A report by Bloomberg has brought Solyndra back into the spotlight. The now defunct company reached a US$3.5 million settlement with former workers who filed suit against Solyndra, alleging that they had not received adequate layoff notices. The settlement resolves the issue that the company did not give employees 60 days notice under the Workers Adjustment and Retraining Notification Act when it fired most of its workforce on August 31, 2011.
Solyndra plans to set up the US$3.5 million fund, which will be distributed to the workers two weeks after the settlement is effective. Bloomberg pointed out that both sides proposed the settlement, which is still subject to court approval. Fired employees can choose to opt out of the settlement while the court approval is finalized. The first of two hearings will be held on September 7.
“In light of the inherent risks and costs associated with litigation of the WARN actions, the company has determined that the proposed settlement of the WARN claims is fair and well within the range of reasonableness,” Solyndra said in settlement papers.
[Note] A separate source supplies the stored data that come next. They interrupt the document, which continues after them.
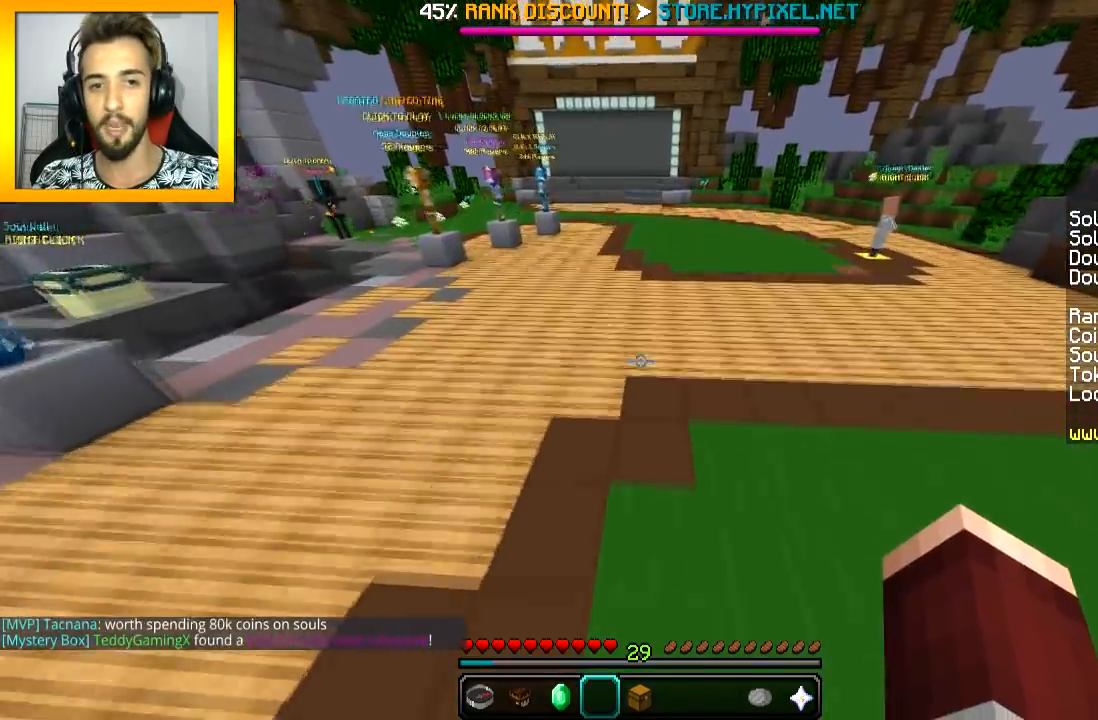
{"keys": ["space", "w"], "mouse": [], "events": [[217, "d", "up"]]}
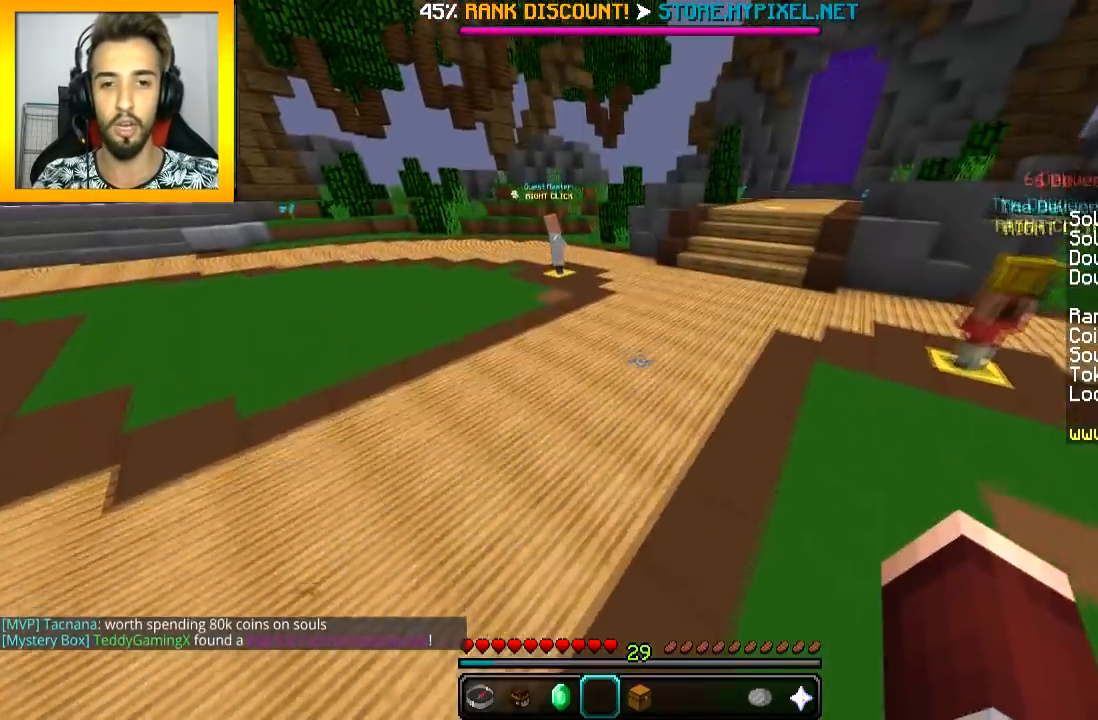
{"keys": ["space", "w"], "mouse": [], "events": []}
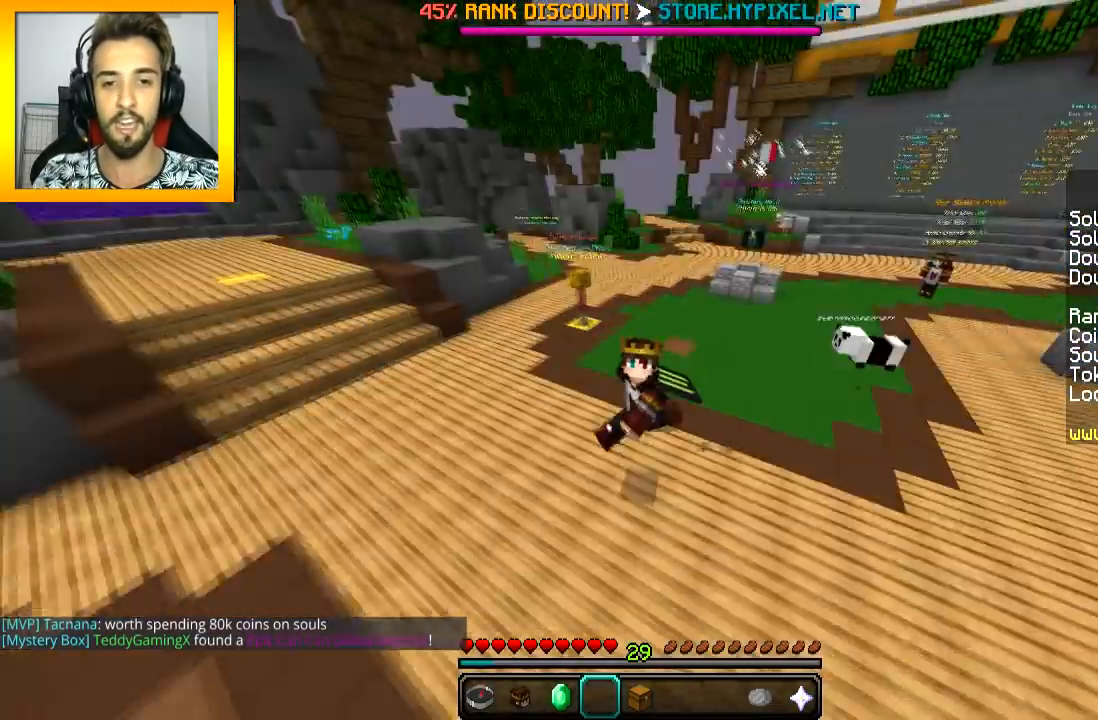
{"keys": [], "mouse": [], "events": [[33, "space", "up"], [134, "w", "up"]]}
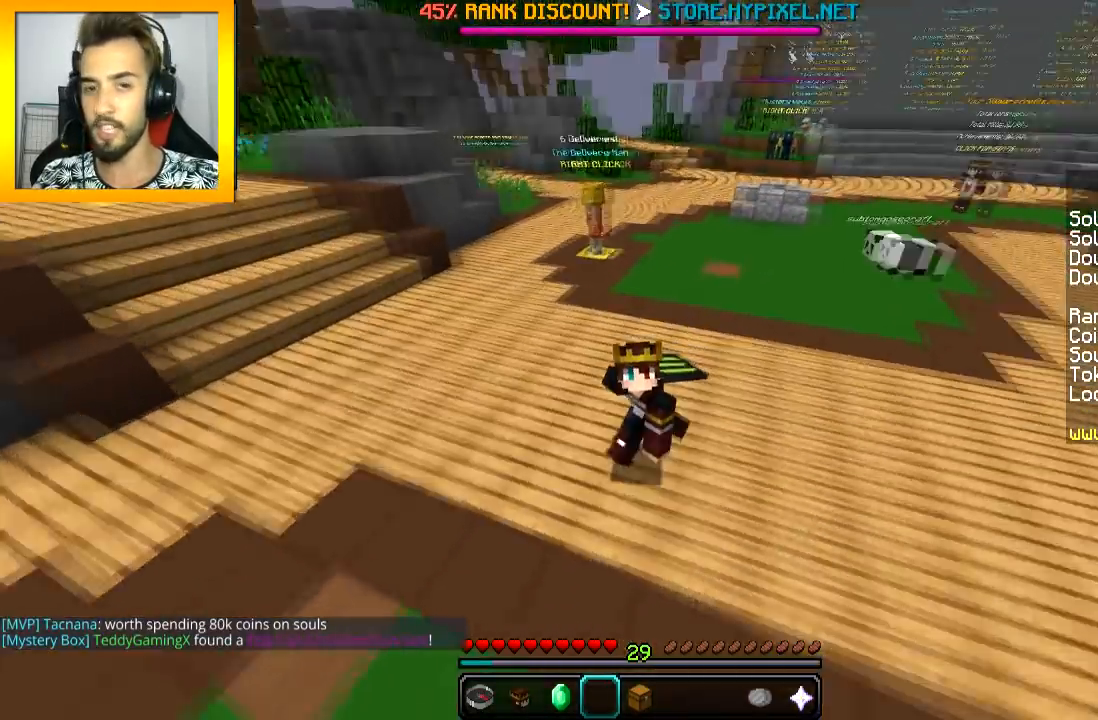
{"keys": [], "mouse": [], "events": []}
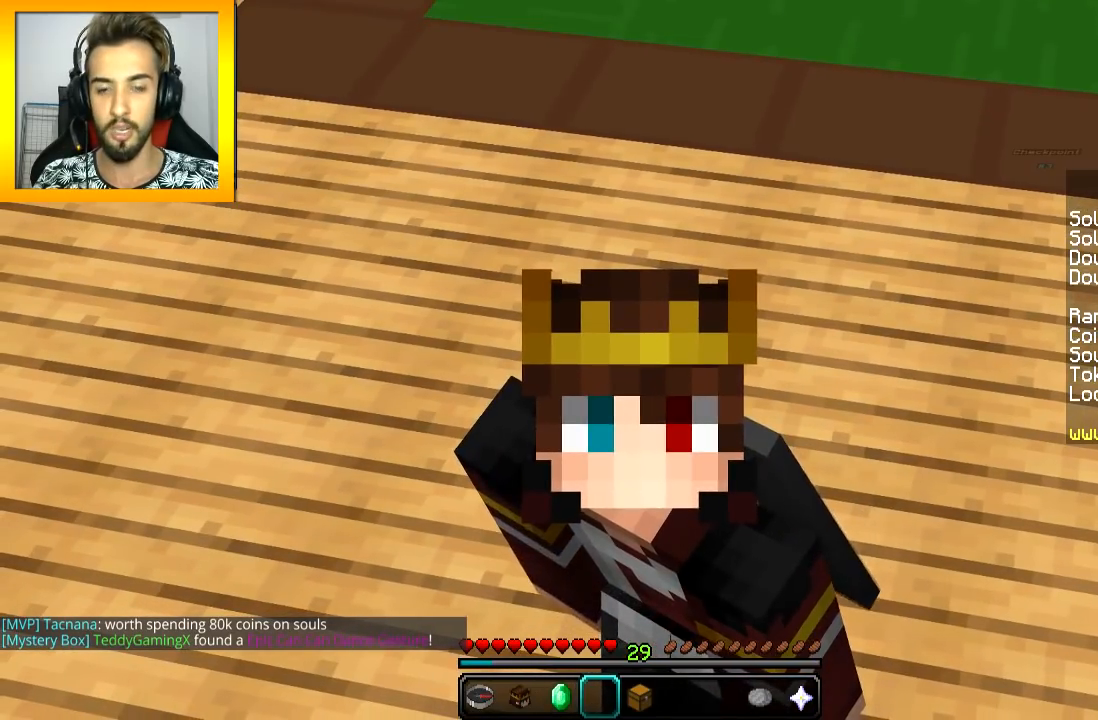
{"keys": [], "mouse": [], "events": []}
Before the settlement, Solyndra faced the possibility of paying as much as US$15 million in damages plus attorney’s fees if the workers suit was successful. Workers sued Solyndra the same day it filed for bankruptcy looking for two months of wages and benefits. The employees were trying to recover lost salary, bonuses, holiday pay and vacation pay, as well as retirement contributions and health and life insurance.